Namun kebanyakan orang berjuang ketika segala sesuatunya tidak berjalan seperti yang mereka inginkan. Mereka frustrasi, kecewa, dan marah karena mereka tidak dapat menerima kekuatan kebetulan, sesuatu yang jelas tidak dapat mereka kendalikan. Dan berjuang melawan hal yang tidak dapat diubah – seperti masa lalu, penyakit yang tidak menguntungkan, dikacaukan oleh cuaca, atau keputusan orang lain tidak hanya sia-sia tetapi juga melelahkan.
Argumen ini berasal dari kedalaman pengalaman pribadi Seneca. Sebagai seorang pengacara muda yang bersiap untuk kehidupan publik di Roma, rencana hidupnya tergelincir selama satu dekade karena penyakit.
Belakangan, setelah mengumpulkan kekayaan dan pengaruh di kekaisaran, permainan kekuasaan menangkapnya: Dia diasingkan dua kali sebelum muridnya sendiri, kaisar Romawi yang terkenal kejam Nero, menganiayanya dan memerintahkannya untuk bunuh diri.
Terlepas dari ketidakberuntungannya, Seneca tampaknya telah menemukan banyak ruang untuk bermanuver dalam kerangka takdir yang mendominasi. Dia adalah seorang filsuf yang cerdik dan puas, tetapi juga seorang tokoh masyarakat yang aktif dalam politik.
Dia mendukung ketidakpastian hidupnya dan menemukan ketenangan di satu tempat yang dia akui siapa pun bisa: di dalam diri kita sendiri. Untuk menjadi bahagia, katanya, kita hanya perlu fokus pada apa yang ada dalam kekuatan kita: bagaimana kita memandang dunia dan memilih untuk bertindak.
Singkatnya, kita harus belajar, dalam menghadapi kemalangan, bagaimana cara tertawa.
Nietzsche setuju dengan seorang Stoa
Apa yang dijelaskan Seneca dalam On Tranquility of Mind adalah cinta yang tak terbagi untuk hidup seseorang, baik dalam keberuntungan maupun kemalangan, sejauh sesuatu yang tragis pun tidak dapat mengancamnya. Ini adalah interpretasi yang paling tabah dari amor fati , atau mencintai takdir seseorang — sebuah istilah yang dikaitkan dengan filsuf Jerman abad ke-19 Friedrich Nietzsche, yang banyak menulis tentang nilai tawa.
Meskipun dia tidak menyukai Seneca dan kebanyakan Stoa lainnya karena pandangan mereka yang suram dan pasrah tentang kehidupan, keduanya tampaknya setuju dengan kekuatan tawa untuk menghadapi kesulitan.
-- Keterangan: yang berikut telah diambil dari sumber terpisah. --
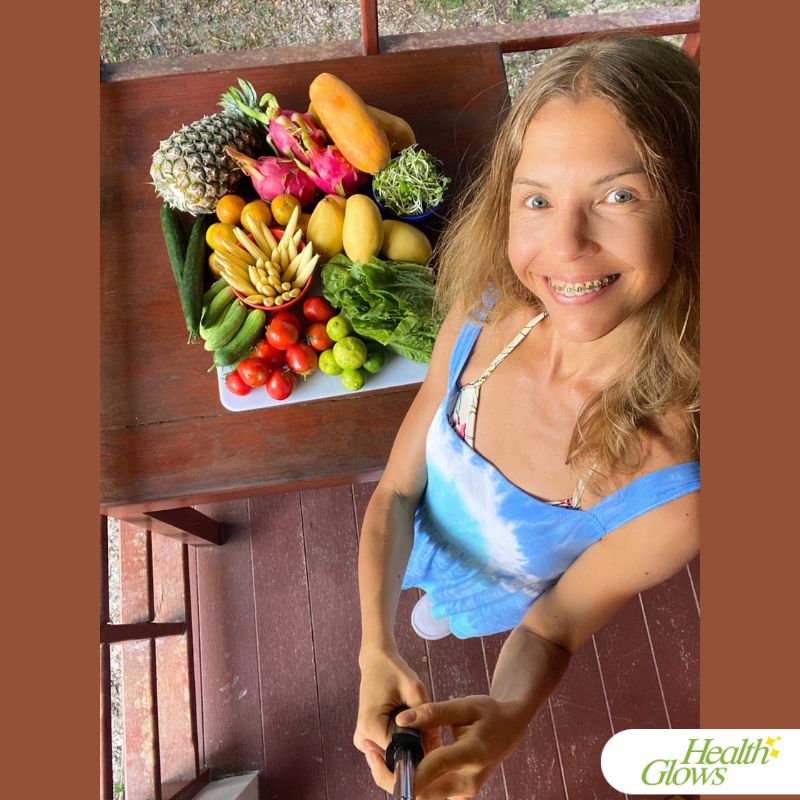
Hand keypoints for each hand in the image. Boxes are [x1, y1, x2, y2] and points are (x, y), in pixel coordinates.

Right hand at [354, 648, 440, 760]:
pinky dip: (400, 740)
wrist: (376, 660)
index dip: (419, 751)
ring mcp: (363, 739)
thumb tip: (437, 747)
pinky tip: (406, 725)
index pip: (399, 755)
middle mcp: (363, 738)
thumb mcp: (414, 689)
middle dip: (414, 747)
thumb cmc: (394, 671)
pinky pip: (388, 749)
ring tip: (415, 722)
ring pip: (393, 755)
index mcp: (371, 727)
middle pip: (396, 758)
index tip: (432, 741)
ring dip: (408, 743)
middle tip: (426, 728)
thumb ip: (426, 717)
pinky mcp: (366, 737)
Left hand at [363, 695, 528, 799]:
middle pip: (421, 793)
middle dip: (390, 776)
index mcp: (472, 755)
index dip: (403, 767)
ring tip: (376, 754)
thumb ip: (434, 712)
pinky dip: (408, 781)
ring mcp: (461, 793)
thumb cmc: (490, 713)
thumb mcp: (465, 706)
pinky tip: (396, 760)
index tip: (377, 753)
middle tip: (369, 750)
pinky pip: (426, 794)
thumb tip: (401, 720)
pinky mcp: (456, 795)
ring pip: (420, 797)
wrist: (511, 728)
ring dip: (397, 780)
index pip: (432, 768)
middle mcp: (466, 783)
Dalam magnum opusnya, Thus Spoke Zarathustra , Nietzsche menyinggung kekuatan besar iblis untuk menanamkan kesulitan dalam kehidupan manusia. Adalah dengan tawa, bukan kebencian, gravitasi iblis dapat dipadamkan: “Bukan dengan amarah seseorang membunuh tetapi dengan tawa. Ayo, mari kita bunuh semangat gravitasi!”
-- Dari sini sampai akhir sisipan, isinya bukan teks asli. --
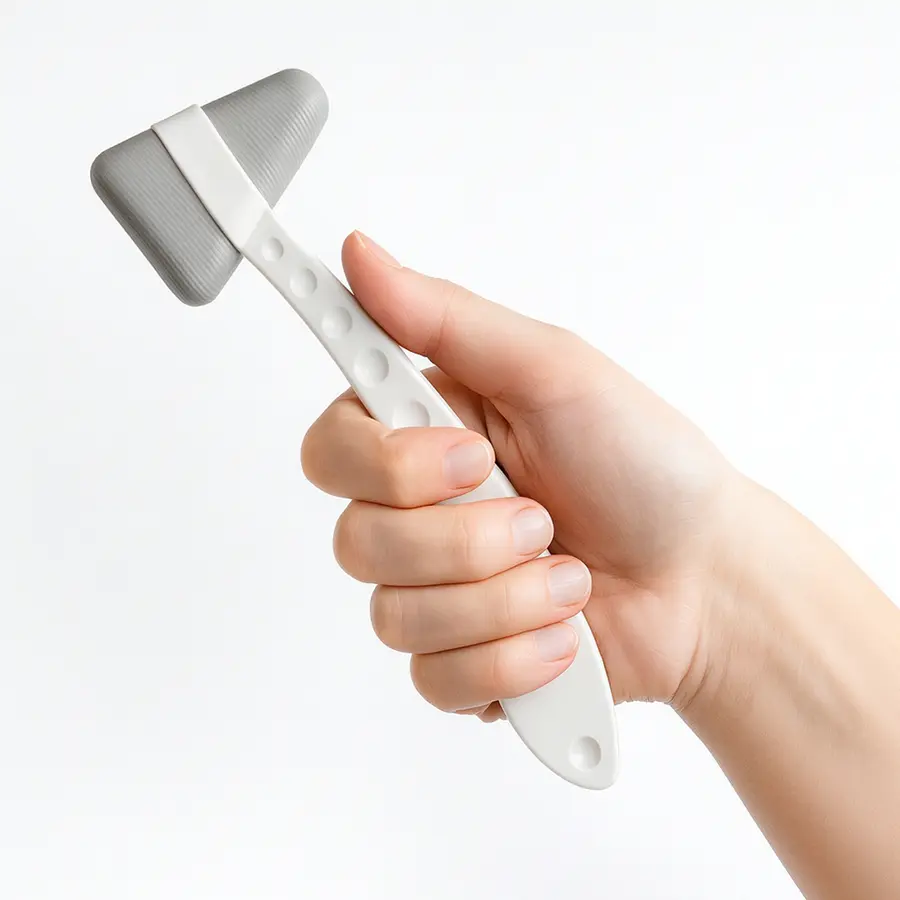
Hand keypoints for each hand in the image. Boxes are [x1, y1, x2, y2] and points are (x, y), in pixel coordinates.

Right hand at [302, 232, 737, 720]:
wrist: (705, 578)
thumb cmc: (643, 464)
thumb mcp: (554, 371)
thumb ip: (447, 319)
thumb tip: (359, 254)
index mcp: (425, 436)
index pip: (332, 445)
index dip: (383, 460)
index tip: (464, 454)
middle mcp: (416, 514)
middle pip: (356, 539)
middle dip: (466, 536)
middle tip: (539, 515)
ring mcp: (433, 594)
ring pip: (396, 616)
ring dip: (503, 598)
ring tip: (569, 577)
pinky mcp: (460, 663)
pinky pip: (437, 679)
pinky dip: (515, 658)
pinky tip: (564, 636)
Hal yang sama berlaku untuk mengambil hak pilihan dalam kehidupan seseorang. Nietzsche membahas tujuan agung dari hidup dengan sepenuh hati, dengan keberanian dan semangat, seolah hidup benar-benar penting. Orang harus berusaha menyalurkan kekuatan bawaannya untuk mengambil risiko dan mencoba, karena gagal pun lebih baik daripada tidak mencoba. Dan kegagalan tidak perlu menghalangi orang untuk mencoba lagi, dengan joie de vivre yang sama , seperti yang ditulis Nietzsche:
“Kalian orang-orang yang lebih tinggi di sini, bukankah kalian semua gagal? Bersoraklah, apa bedanya! Berapa banyak yang masih mungkin! Belajarlah untuk menertawakan diri sendiri sebagaimana orang harus tertawa!”
Nietzsche mengakui, seperti yang dilakukan Seneca sebelumnya, bahwa jika Anda kewalahan dengan apa yang tidak dapat Anda ubah, Anda gagal bertindak atas hal-hal yang dapat Anda ubah – seperti mengejar kehidupan yang sebenarnya ingin Anda jalani.
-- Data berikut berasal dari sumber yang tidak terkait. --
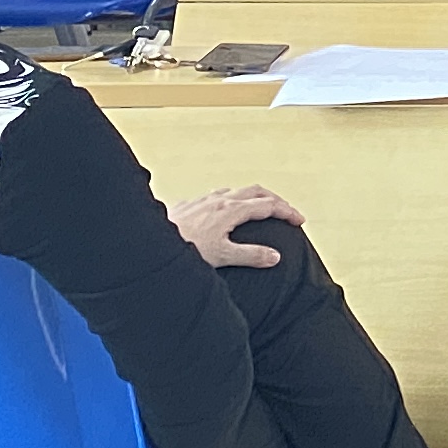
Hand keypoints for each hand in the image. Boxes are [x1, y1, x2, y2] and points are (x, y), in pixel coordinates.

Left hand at [171, 186, 302, 268]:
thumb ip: (250, 255)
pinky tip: (220, 211)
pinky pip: (214, 196)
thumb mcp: (222, 257)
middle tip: (285, 211)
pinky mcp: (187, 205)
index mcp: (231, 210)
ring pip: (234, 191)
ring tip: (257, 208)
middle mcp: (218, 200)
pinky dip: (228, 200)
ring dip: (251, 197)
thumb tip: (275, 256)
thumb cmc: (183, 251)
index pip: (268, 205)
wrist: (148, 246)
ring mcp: (202, 200)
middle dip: (274, 199)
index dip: (287, 211)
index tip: (299, 221)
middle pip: (255, 191)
Takdir mencengkeram setiap orang, dan hidup tidak selalu adil atau mudah, tetapi menjalaninya tetap indah. Alih-alih merasa dikalahkan oleh kesulitan, Anda bisa menyambutnya dengan percaya diri, tersenyum bahkan tertawa, dan terus berjuang di belakangnya.
Nasib dan kegagalan hanya menyakiti mereka yang tidak bisa berdamai dengan keadaan mereka.